Data released earlier today showed that China's August trade data surprised the market slightly on the upside. Chinese surplus balance for Aug missed expectations, but both exports and imports came in much stronger-than expected. Details of the report:

China Trade Balance: USD 52.0 Bln (expected USD 58.85 Bln, previous USD 52.31 Bln)

China Exports USD (YoY): -2.8 percent (expected -4 percent, previous -4.4 percent)

China Imports USD (YoY): +1.5 percent (expected -5.4 percent, previous -12.5 percent)

Import growth was the biggest surprise in today's data release with domestic demand and lift from the electronics cycle seen as the main contributors. The underlying trend of import growth, and ultimately the trajectory of domestic demand will still depend on the pace of fiscal expansion.
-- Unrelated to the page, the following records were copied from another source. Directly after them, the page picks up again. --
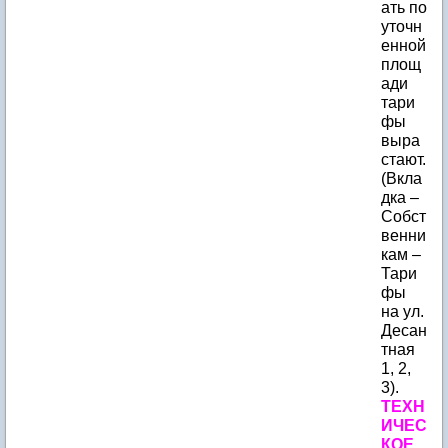
ать по
уточн
енной
площ
ади
тари
фы
выра
стают.
(Вкла
дка –
Собст
венни
кам –
Тари
фы
на ул.
Десан
тная
1, 2,
3).
ТЕХН
ИЧЕС
КОЕ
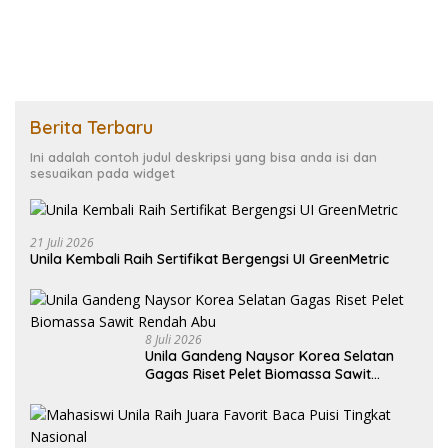
Berita Terbaru
Ini adalah contoh judul deskripsi yang bisa anda isi dan
sesuaikan pada widget
21 Juli 2026
Unila Kembali Raih Sertifikat Bergengsi UI GreenMetric
8 Juli 2026
Unila Gandeng Naysor Korea Selatan
Gagas Riset Pelet Biomassa Sawit
Rendah Abu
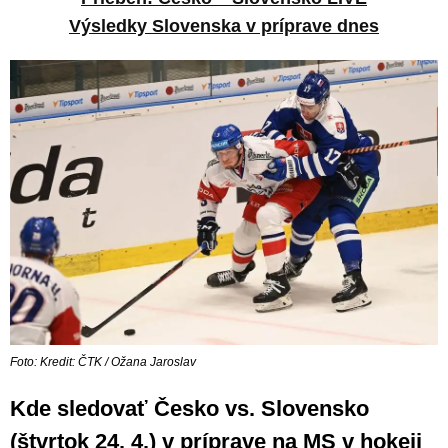
Výsledky Slovenska v príprave dnes
Foto: Kredit: ČTK / Ožana Jaroslav
Kde sledovať Česko vs. Slovensko
(štvrtok 24. 4.) v príprave na MS v hokeji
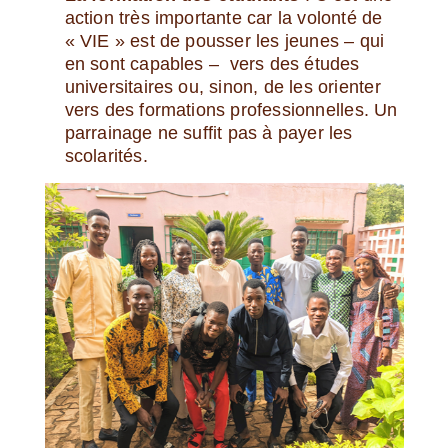
action très importante car la volonté de
« VIE » est de pousser les jeunes – qui
en sont capables –
vers des études
universitaires ou, sinon, de les orienter
vers des formations professionnelles. Un
parrainage ne suffit pas à payer les
scolarités.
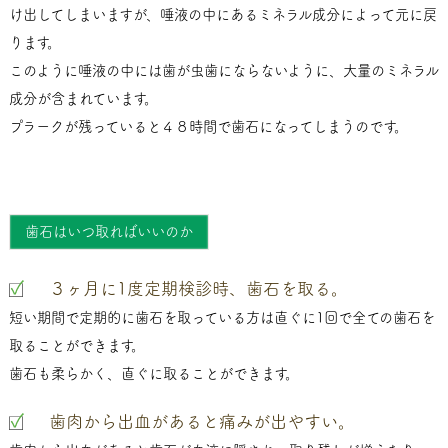
け出してしまいますが、唾液の中にあるミネラル成分によって元に戻
ります。
このように唾液の中には歯が虫歯にならないように、大量のミネラル
成分が含まれています。
プラークが残っていると４８時間で歯石になってしまうのです。
歯石はいつ取ればいいのか
３ヶ月に1度定期検診時、歯石を取る。
短い期間で定期的に歯石を取っている方は直ぐに1回で全ての歯石を
取ることができます。
歯石も柔らかく、直ぐに取ることができます。
歯肉から出血があると痛みが出やすい。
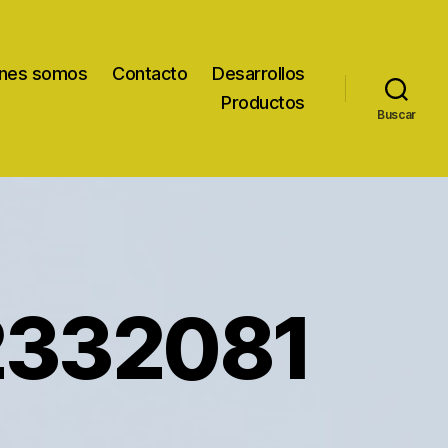
nes somos
Contacto
Desarrollos
Productos
Buscar
2332081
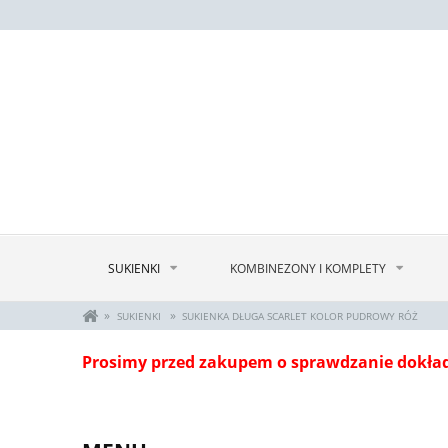
SUKIENKI
KOMBINEZONY I KOMPLETY
»
»
SUKIENKI
SUKIENKA DŁUGA SCARLET KOLOR PUDROWY RÓŻ
Prosimy przed zakupem o sprawdzanie dokła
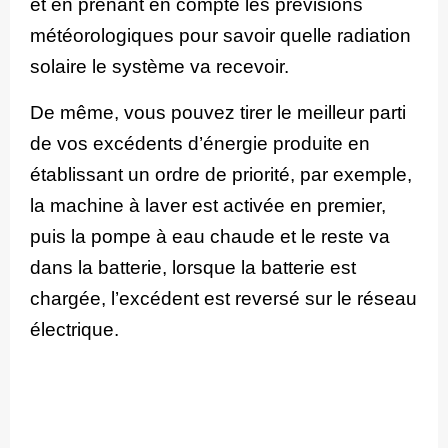
et en prenant en compte les prévisions
météorologiques pour savoir quelle radiation
solaire le système va recevoir.
De même, vous pouvez tirer le meilleur parti
de vos excédents d’énergie produite en
établissant un ordre de priorité, par exemple,
la machine à laver est activée en premier,
puis la pompe à eau chaude et le reste va
dans la batterie, lorsque la batterie est
chargée, l’excédent est reversé sur le réseau
électrique.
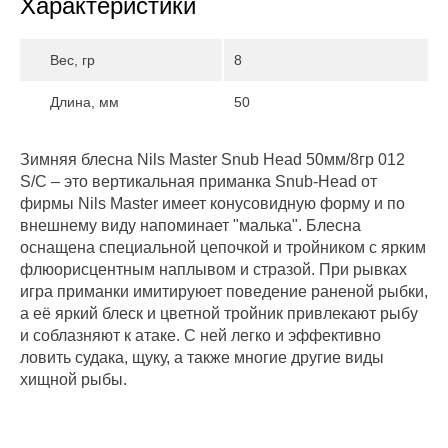
Характеристики
Вес, гр
8
Длина, мм
50
Зимняя блесна Nils Master Snub Head 50мм/8гр 012
S/C – это вертикальная приманка Snub-Head от
фирмы Nils Master имеет конусовидную форму и по
внешнему виду напоминает "малька". Блесна
оснащена специальной цепочкой и тройником с ярким
флюорисцентным наплывом и стразой. При рывках
игра приманки имитируюет поведение раненой рыбки,
а её яркий блеск и цветной тройник привлекают рыбу
и соблазняют к атаке. С ней легко и эффективно
ловить судака, щуку, а также многие другие виды
хищной рыбы.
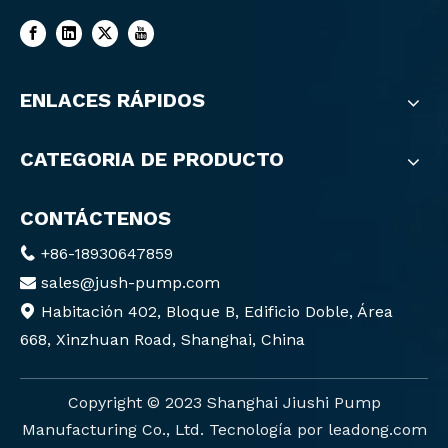
ENLACES RÁPIDOS
CATEGORIA DE PRODUCTO
CONTÁCTENOS
+86-18930647859

sales@jush-pump.com

Habitación 402, Bloque B, Edificio Doble, Área

668, Xinzhuan Road, Shanghai, China
Copyright ©️ 2023 Shanghai Jiushi Pump
Manufacturing Co., Ltd. Tecnología por
leadong.com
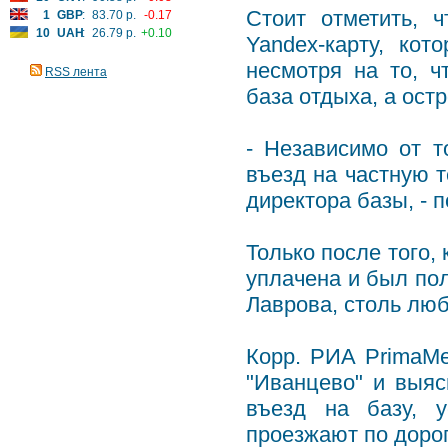
Стоит отметить, 
1
GBP
:
83.70 р.
-0.17
10
UAH
:
26.79 р.
+0.10
Yandex-карту, кот
несмотря на то, 
RSS лента
база отдыха, а остр
- Независимо от т
въезд на частную 
директора базы, - 
Только после того,
уплачена и был пол
Лаврова, столь лю
Корр. РИА PrimaMe
"Иванцево" и выя
въезд на базу, 
проезжают по доро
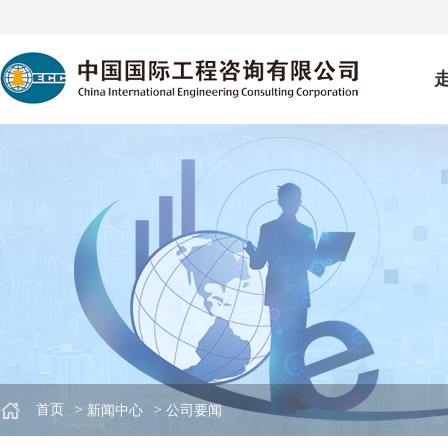
>
>
首页
新闻中心
公司要闻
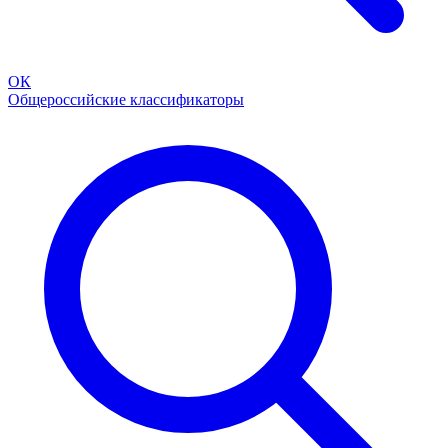
ОК
Общероссийские классификаторы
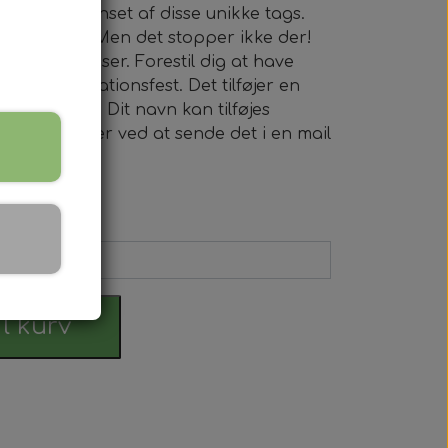
lleder omkranset af disse unikke tags.
d atmosfære. Men det stopper ikke der!
rinks dispenser. Forestil dig at have
din konfirmationsfest. Det tilføjer en
n begivenhed. Dit navn kan tilføjes
processen eller ved at sende det i en mail
il kurv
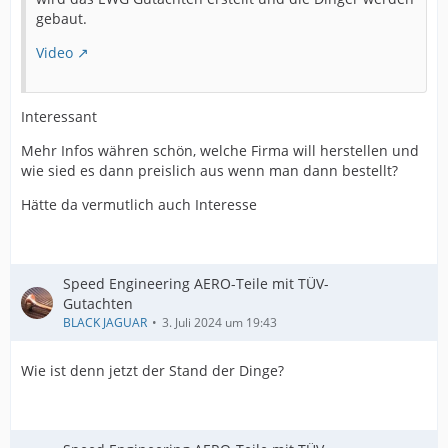
gebaut.
Video
Interessant
Mehr Infos währen schön, welche Firma will herstellen und
wie sied es dann preislich aus wenn man dann bestellt?
Hätte da vermutlich auch Interesse
Speed Engineering AERO-Teile mit TÜV-
Gutachten
BLACK JAGUAR
3. Juli 2024 um 19:43
Wie ist denn jetzt der Stand der Dinge?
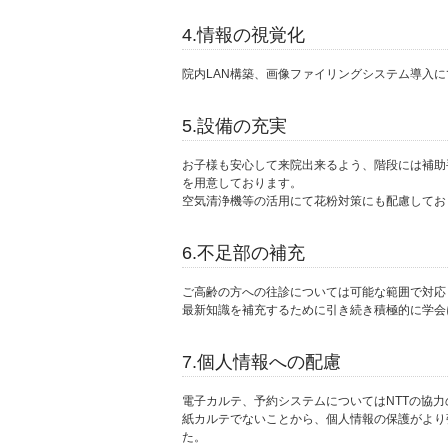
4.情報の視覚化
院内LAN構築、画像ファイリングシステム導入
5.設備の充実
お子様も安心して来院出来るよう、階段には補助
を用意しております。
空気清浄機等の活用にて花粉対策にも配慮してお
6.不足部の補充
ご高齢の方への往診については可能な範囲で対応
最新知識を補充するために引き続き積極的に学会
7.個人情報への配慮
電子カルテ、予約システムについてはNTTの協
紙カルテでないことから、個人情報の保護がより
た。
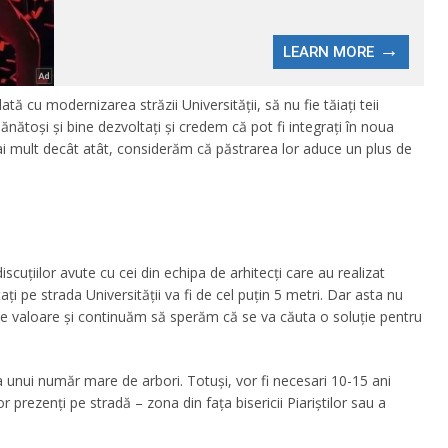
ată cu modernizarea străzii Universității, să nu fie tăiați teii
nătoși și bine dezvoltați și credem că pot fi integrați în noua
ai mult decât atât, considerăm că păstrarea lor aduce un plus de
scuțiilor avute cu cei din echipa de arhitecți care au realizat
ați pe strada Universității va fi de cel puțin 5 metri. Dar asta nu
 de valoare și continuăm să sperăm că se va căuta o soluție pentru
a unui număr mare de arbori. Totuși, vor fi necesari 10-15 ani
r prezenți pe stradă – zona din fața bisericii Piariștilor sau a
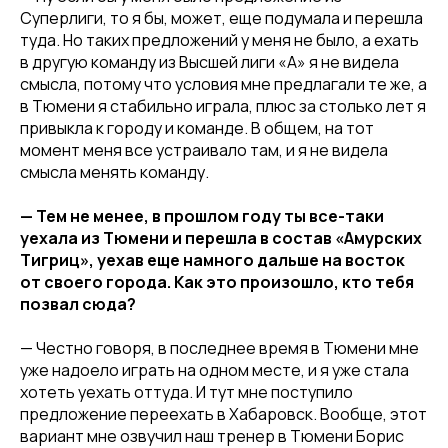
Суперлиги, то я бы, может, еще подумала и перешла
туда. Но таких предложений у меня не было, а ехать
в другую команду из Высшей лиги «А» я не видела
смысла, потому что условия мне предлагали те же, а
в Тюмени я стабильно играла, плюс за столько лет я
привыкла к городу и команде. В общем, на тот
момент меня все устраивало там, и я не видела
смысла менять команду.
— Тем не менее, в прошлом году ты все-таки
уехала из Тюмени и перешла в состав «Амурских
Тигриц», уехав еще намного дальше на восток
от своего города. Как это произошло, кто тебя
позвал сюда?
— Честно говоря, в последнее время в Тюмени мне
уже надоело играть на одном месте, и я уже стала
хотеть уехать оттуда. И тут мне поступило
предложение переехать в Хабаровск. Вообще, этот
вариант мне озвучил наш тренер в Тюмени Борис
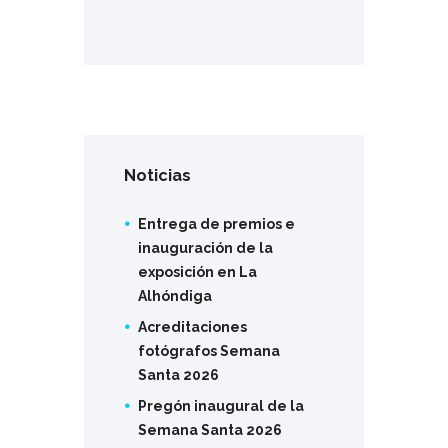
Noticias
Entrega de premios e
inauguración de la
exposición en La
Alhóndiga
Acreditaciones
fotógrafos Semana
Santa 2026
Pregón inaugural de la
Semana Santa 2026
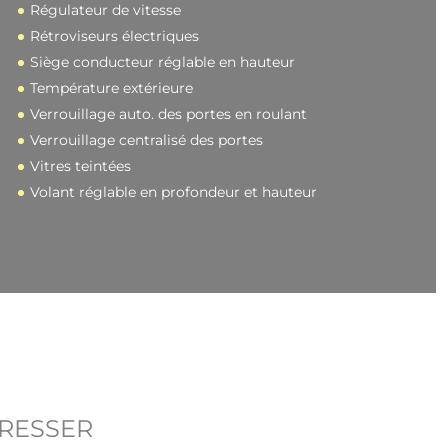
Régulateur de vitesse
Rétroviseurs électriques
Siège conducteur réglable en hauteur
Température extérieure
Verrouillage auto. des portes en roulant
Verrouillage centralisé des portes
Vitres teintées
Volant réglable en profondeur et hauteur
ÉRESSER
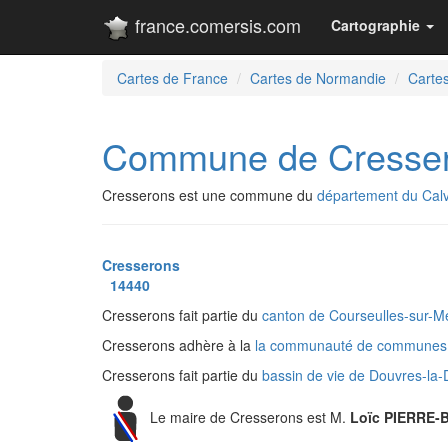
france.comersis.com
Cartographie
Cartes de France
Cartes de Normandie
Carte
Commune de Cresse
Cresserons est une commune du
département du Cal
Cresserons
14440
Cresserons fait partie du
canton de Courseulles-sur-
Cresserons adhère à la
la communauté de communes
Cresserons fait partie du
bassin de vie de Douvres-la
Le maire de Cresserons est M.
Loïc PIERRE-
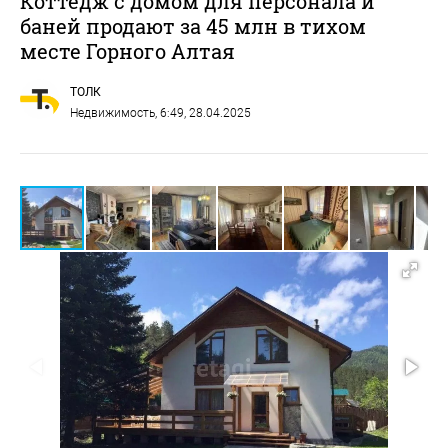
Коттедж с домом для персонала и
баней продают за 45 млн в тихом
месте Горного Алтая
ТОЛК
Недвижимость
, 6:49, 28.04.2025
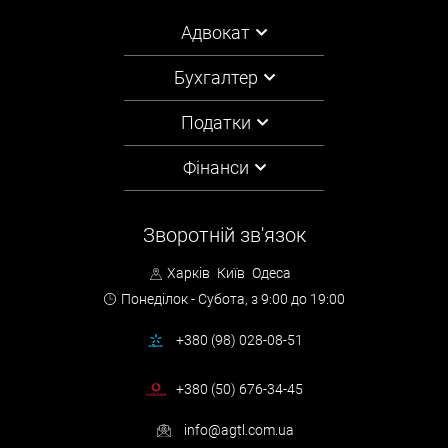
Адвокат
Бухгалтер
Податки
Фінанси
Зворотній зв'язок
Харків
Київ
Одеса
Понеділок - Субота,
з 9:00 до 19:00
+380 (98) 028-08-51
+380 (50) 676-34-45
info@agtl.com.ua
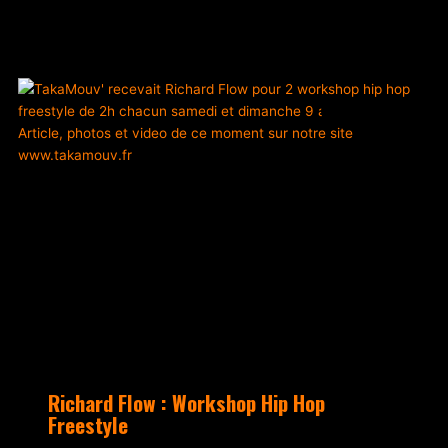
mars 18, 2024
Aucun commentaire
ACTUALITÉS
Richard Flow : Workshop Hip Hop
Freestyle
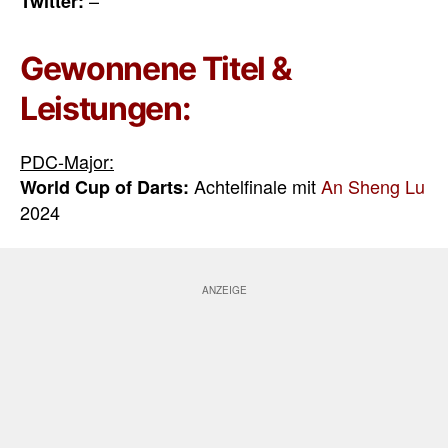
–
Twitter:
Gewonnene Titel &
Leistungen:
PDC-Major:
Achtelfinale mit
An Sheng Lu
World Cup of Darts:
2024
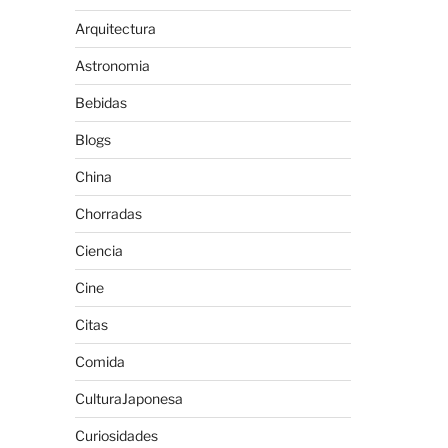
Arquitectura
Astronomia
Bebidas
Blogs
China
Chorradas
Ciencia
Cine
Citas
Comida
CulturaJaponesa
Curiosidades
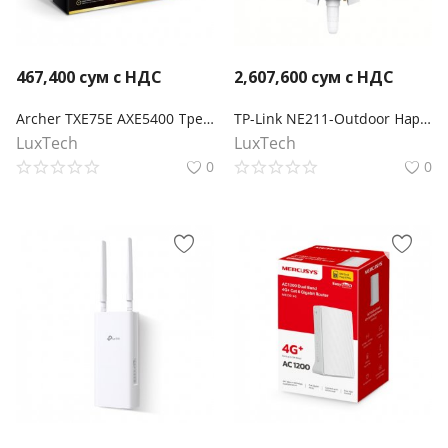
467,400
сум с НДС
2,607,600
сум с НДС
Archer TXE75E AXE5400 Трехдиапазонный беспроводной PCI Express-адаптер Wi-Fi 6E с поддержкой Bluetooth 5.3
TP-Link NE211-Outdoor Наружный шлюз 5G
LuxTech
LuxTech
0
0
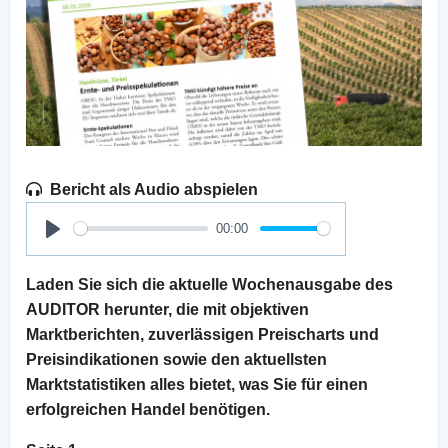
Bericht als Audio abspielen
00:00
Play
Laden Sie sich die aktuelle Wochenausgabe des
AUDITOR herunter, die mit objektiven
Marktberichten, zuverlässigen Preischarts und
Preisindikationen sowie den aktuellsten
Marktstatistiken alles bietet, was Sie für einen
erfolgreichen Handel benötigen.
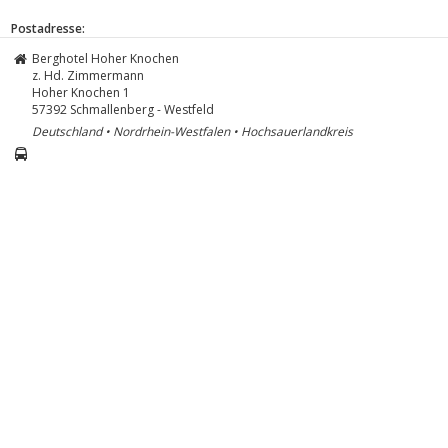
Postadresse:
Berghotel Hoher Knochen
z. Hd. Zimmermann
Hoher Knochen 1
57392
Schmallenberg - Westfeld
Deutschland • Nordrhein-Westfalen • Hochsauerlandkreis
Exports fell another 2.8 per cent after the 4.4 percent contraction in July, pointing to ongoing weakness in regional trade. However, the drop in exports was better than the anticipated 4 per cent fall and showed some promise that global trade may be experiencing some renewed vigour.

"We expect fiscal expansion to continue in 2H 2016. We also think there is an increasing likelihood that fiscal policy in 2017 will become more expansionary. Despite the smaller than expected contraction in export growth, we remain relatively wary of external demand in 2016 and 2017." said HSBC Global Research in a report.

Without the trade surplus, the net outflow would deteriorate further because of services deficit and portfolio outflows. In the first half of 2016, China recorded net capital and financial outflows of USD 217.4 billion. The solid trade surpluses in July and August might help ease the capital outflow pressures.